Non servono a recuperare vecchi compagni di scuola, poichè se non li si vede per trent’ anni un motivo ci sarà, anche solo il semplice e legittimo disinteresse a ricordare chi erano quel grembiule e quegli occhiali da astigmatico, che evidenziavano due occhi giganti, magari uno bendato, accanto al proprio banco. Non servono ad organizzare nostalgiche pizze di classe decenni dopo, che, tempo tre uscite, illuminano su come al di fuori dei mi piace o degli auguri con tanti punti esclamativi non c’è proprio niente da dirsi; e non sempre si usano solo per lavoro, come piace dire agli intellectual chic quando giustificano la loro presenza su Facebook o Twitter e ne tacciono l’ampio cazzeggio.

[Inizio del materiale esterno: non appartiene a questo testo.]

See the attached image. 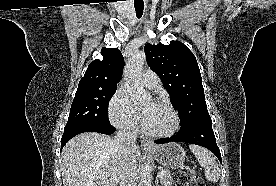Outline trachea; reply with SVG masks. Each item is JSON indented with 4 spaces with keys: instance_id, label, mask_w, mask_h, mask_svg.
<instances>
[{
    "instance_id": "3493384b",
    "label": "trachea",
    "mask_w": 276,
    "mask_h": 186,
    "mask_svg": "<svg viewBox=\"0 0 276 186\" xmlns=\"http://www.w3.org/2000/svg\"><path fill=\"white\" fill-rule=\"evenodd\" d=\"M134 7H135L137 18H141L143 15L144 3L143 2H134Z\"/></svg>"
}]
</instances>
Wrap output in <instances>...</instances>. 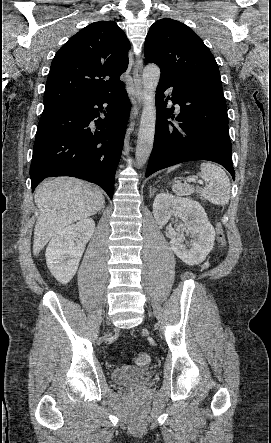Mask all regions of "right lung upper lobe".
Masks as SVG:
<instances>
[{
  "instance_id": "1",
  "label": "right lung upper lobe",
  "mask_w": 271,
  "mask_h": 443,
  "mask_svg": "<svg viewBox=\"0 0 271 443\" xmlns=\"http://www.w3.org/2000/svg\"><path fill=\"white\" fill-rule=\"evenodd\" d=\"M129 41L113 21H98L72 36L56 53L46 82L44 106L114 94L128 67Z\"/></svg>"
}]
</instances>
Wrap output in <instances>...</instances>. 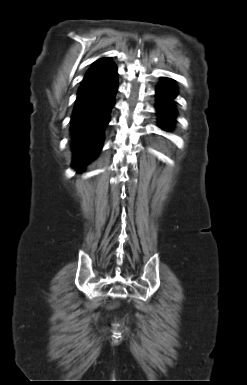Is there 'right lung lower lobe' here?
Returning <instances> with one entry per match:
<instances>
[{"label":"right lung lower lobe","mask_w":247,"mask_h":385,"mask_svg":"<svg viewBox=\"0 0 247 385\" xmlns=\"http://www.w3.org/2000/svg\"><path fill=\"white\" fill-rule=\"evenodd\" d=\"M118 88L113 62L88 71L77 93L71 119L74 167L78 172L100 152Z\"/></svg>","instance_id":"98d812e1"}]
</instances>
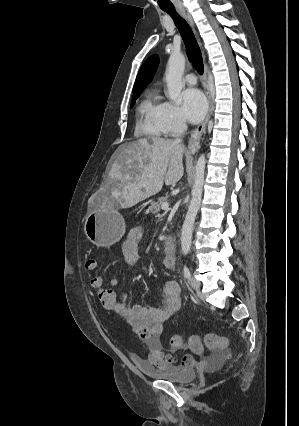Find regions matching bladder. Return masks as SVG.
I'll return each mask as SVG.
<instances>
[{"label":"bladder","instance_id":"1","mask_svg":"<svg viewBox=\"0 0 299 426\" xmlns=\"http://www.w3.org/2000/svg\"><path fill=\"white\" fill-rule=\"evenodd\" d=\"M141 370L149 377L169 381L178 385H187L196 377V370L186 366L154 367L143 361H137Z\"/></svg>","mask_w":299,"mask_h":426}]
</instances>
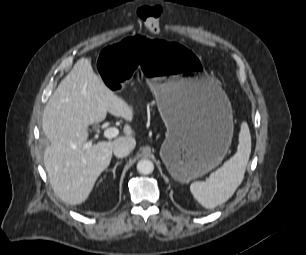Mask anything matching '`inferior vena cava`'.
I'll return each mask as SVG.
<instances>
[{"instance_id": "1", "label": "inferior vena cava", "mask_w": 306, "mask_h": 255, "mask_svg": "<svg viewBox=\"0 0 306 255\" xmlns=\"http://www.w3.org/2000/svg\"><path fill=\"white\" fill-rule=\"evenodd\" d=\"M133 150V145L128 141L119 142L114 146L113 153L117 158H124Z\"/></svg>"}]
</instances>
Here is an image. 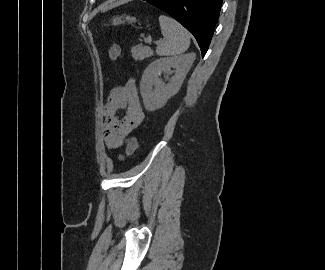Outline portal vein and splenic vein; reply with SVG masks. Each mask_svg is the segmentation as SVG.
<instances>
[{
  "label": "portal vein and splenic vein",
  "mask_w": 325,
  "mask_h": 270,
  "mask_svg": "<svg viewBox=\"0 0 325 270\" xmlns=\"http://www.w3.org/2000/svg\"><path fill=\"white\" fill-rule=\"evenodd\" d=\"M144 41H145V43L151 44V39L150 38H145ZM160 42H161V40L157 41L156 43L158 44Z\"/></svg>",
  "instance_id": "portal-vein-and-splenic-vein-1"
}]
</instances>
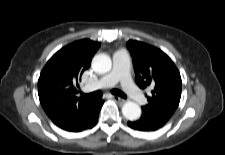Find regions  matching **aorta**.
<instances>
[{"instance_id":"aorta-1","label":"aorta","mask_w":225,"mask_h":155,"mask_svg":"<svg viewBox=\"0 0 225 155\" xmlns=\"http://www.w3.org/2000/svg\"><path fill=\"white\" fill-rule=\"evenodd\" d=\"M92 68L98 74L108 73L112 68V61L106 54L95 55L92 59ZM122 113L128 120H137L141 116V108L137 103L127 101L122 106Z\"/></svg>"}]
</instances>
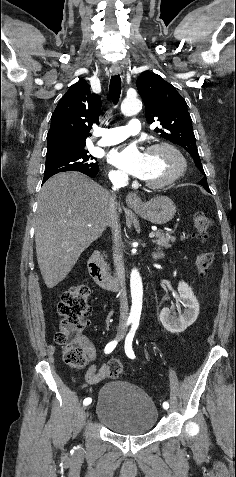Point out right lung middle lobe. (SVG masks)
I'll use <instances>...</instances> for the list:
<instances>
[{
    "mask_svg": "<svg viewBox=\"0 0 236 477\" xmlns=\"http://www.w3.org/2000/svg\"><path fill=\"white\" fill-rule=\"evenodd\" d=\"M94 160L96 159L92 155H88V150L82 149L74 154L46 161L44 177L65 171L95 175L99 171V167Z\"/></svg>",
    "mask_w": 236,
    "mask_h": 477,
    "instance_id": "obj_1",
    "label": "right lung middle lobe"
}]
</instances>
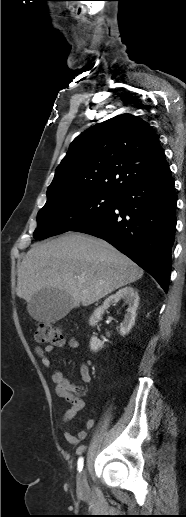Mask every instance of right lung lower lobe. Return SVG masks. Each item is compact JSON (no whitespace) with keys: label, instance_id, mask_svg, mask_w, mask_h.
Listing matches in <instances>:
<instances>
[{"label":"right lung lower lobe","instance_id":"obj_1","mask_svg":"<svg viewBox=\"0 0 186 517\" xmlns=\"http://www.w3.org/2000/svg\"><path fill=\"white\" fill-rule=\"evenodd\" d=\"M177 200L168 168L119 195L114 206L71 231L112 244L152 275L168 291L175 239Z\"/></svg>","mask_w":186,"mask_h":517}]
</instances>
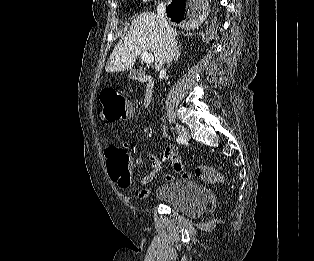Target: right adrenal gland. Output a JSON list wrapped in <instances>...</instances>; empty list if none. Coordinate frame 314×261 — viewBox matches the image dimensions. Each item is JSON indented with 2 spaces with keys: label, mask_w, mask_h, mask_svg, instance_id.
<instances>
[{
  "label": "right adrenal gland",
  "mask_w": 314,
  "mask_h": 261,
  "mask_svg": "<svg viewBox=\"0 0 314 261\" xmlns=\"http://www.w3.org/2000/svg\"><path fill=\"white\" fill-rule=\"evenodd\" d=\"M181 45L179 44L178 47H177V50H176V54H175V58H174V62H176L178 60V58L180 57V52H179V49H180Z\"/></svg>",
  "instance_id": "1"
}]
</instances>
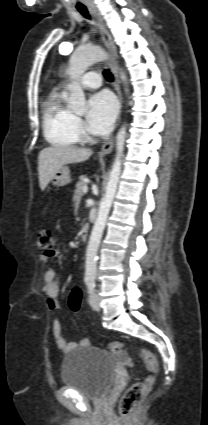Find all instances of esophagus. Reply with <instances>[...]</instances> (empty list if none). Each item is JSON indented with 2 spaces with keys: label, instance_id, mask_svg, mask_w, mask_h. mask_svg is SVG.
Wrapping results in <instances>:
<instances>
[{
  "label": "esophagus",
  "instance_id": "34e87169",
  "mask_svg": "<svg viewBox=\"0 0 208 425\" xmlns=\"http://www.w3.org/2000/svg\"><path fill=\"white\" fill-rule=\"evenodd\" d=\"M89 11L92 13V15L96 18L97 23H98V27L100 30V34L103 40V43L106 47V49L109 52L110 55V61H109V65L111 68V71L113 73L114 76V87L119 99V103H120V108L122 107V93H121V88H120V81H119V76H118V68H117V64H116V47L114 45V42L112 40V37L110 35V33L108 32L104 21L101 17V15L99 14V12L96 10L95 7H90ZM118 126V124H117ZM113 146H114V137L112 136L111 138H109L103 145L102 148L99 152L100 155H107L109 154L112 150H113Z\"/></svg>",
  "mask_w": 208,
  "mask_h": 425
}]
</instances>
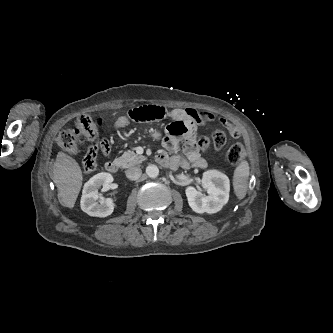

Sono complici della nuova mania “asocial” di uscire con le persone e non guardarle nemmeno, perché la vita privata degli eterei amici sullo smartphone che annunciano la preparazione di un piatto di pasta o che vita disgraziata e stanca abbiano, è ritenuta più interessante e solo a fine serata fanno ricordare di compiere un riconoscimento degli amici di uscita. Il social web, però, sembra violare ancora di più le nostre vite.
Secondo l’associazione Familylegal -associazione lombarda che studia il diritto di famiglia collegato col proprio territorio regionale- sarebbero sempre più frequenti le richieste di stipula di accordi pre-matrimoniali, relativi alle conseguenze che i vari Facebook e Twitter provocano nel rapporto. Due coppie su tre, richiedenti la consulenza prima di sposarsi, si informano sulla possibilità di concordare alcune clausole ostative alla pubblicazione di foto o altro materiale divulgativo privato della coppia e, per non correre il rischio di dare una botta di fiducia ai nuovi innamorati, sempre secondo l’associazione lombarda, il 45% delle separazioni in corso, sono state fortemente influenzate dalla socialità in rete e il 70% dei tradimenti nascono sul web.
Insomma la trasformazione da social network in corna network è un nuovo abuso di una buona idea, sfuggita leggermente di mano alla nostra società e che potrebbe porre il legislatore, se non di fronte alla necessità di prevedere dei patti matrimoniali all’ americana, quanto meno a considerare delle tutele per simili fattispecie.